Though he derived it, he didn't know how to use it. His collaborations with other scientists led to useful results that are just now bearing fruit; see work by Bill Hamilton, for example. I see these collaborations as a "face card" or two, dealt to him at a few critical junctures. Without them, his work would remain unknown. His goal was to elicit the genetic underpinnings of kindness. He understood early that the brain and its workings are subject to natural selection just as much as the color of our eyes, or indeed, the sharpness of our vision. We can see this from some of our experiences.
In a litter of kittens, including one in which care has been taken to ensure the entire litter has been sired by a single tom, a range of personality is seen. One kitten will be more adventuresome, another more cautious; some play nicely by "kitten rules" and keep their claws in, but others are rougher; some like being handled by humans, while others are more standoffish; and one female will make a better mother than her sister, being more prone to fighting off enemies rather than abandoning them to run away.
In the same way, people's children differ, sometimes so much so that people suspect "the mailman" got involved. I've written before of a family I know well. The older boy turned out kind, gentle, and a real achiever. The younger one has spent most of his life since age sixteen incarcerated, and I've never detected a trace of conscience in him. This latter man is very, very unlikely to exhibit altruism. But most people seem to be kind by default, even when they have been wronged (of course, remember the proverb: Beware the anger of a patient man).
No matter what else he was working, on, George Price sought to puzzle out just how "determined" such differences are. This led to internal quandaries, for we seldom know our own minds much better than those of others. Am I being kind so someone else will be kind to me? Do I hope to get some advantage, or even a lover?
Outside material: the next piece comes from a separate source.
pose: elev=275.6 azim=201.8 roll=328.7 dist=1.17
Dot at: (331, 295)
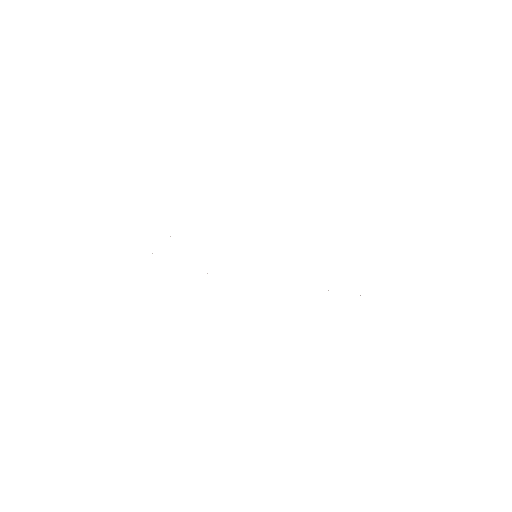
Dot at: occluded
Considering that civilization depends on some minimum level of tolerance and kindness to strangers, just how selfish are our actions, even the most seemingly altruistic?
Throughout the book, the author takes pains to present the multitude of scientists and other players in both their professional and personal aspects. As he writes, "…the people doing science, their backgrounds, historical context, family histories, education, political views, religious affiliations, temperament—all play a role." Science is done by people. Such an insight is a most valuable attribute of this biography. Oren Harman has said it much better than I could.
And I know I could never do what George Price did, on a human level. I like my comforts, and though I claim to follow Jesus, I've yet to follow Him to a slum. It is unlikely that I shall. I find it more "convenient" to share alms through those who are more capable of navigating the slum, such as Salvation Army or a mission church. But really, why give alms at all? This is a question that no equation can answer. George Price did what he could, both as a scientist and as a humanitarian, to discern the meaning and origin of altruism. We have much to learn from him.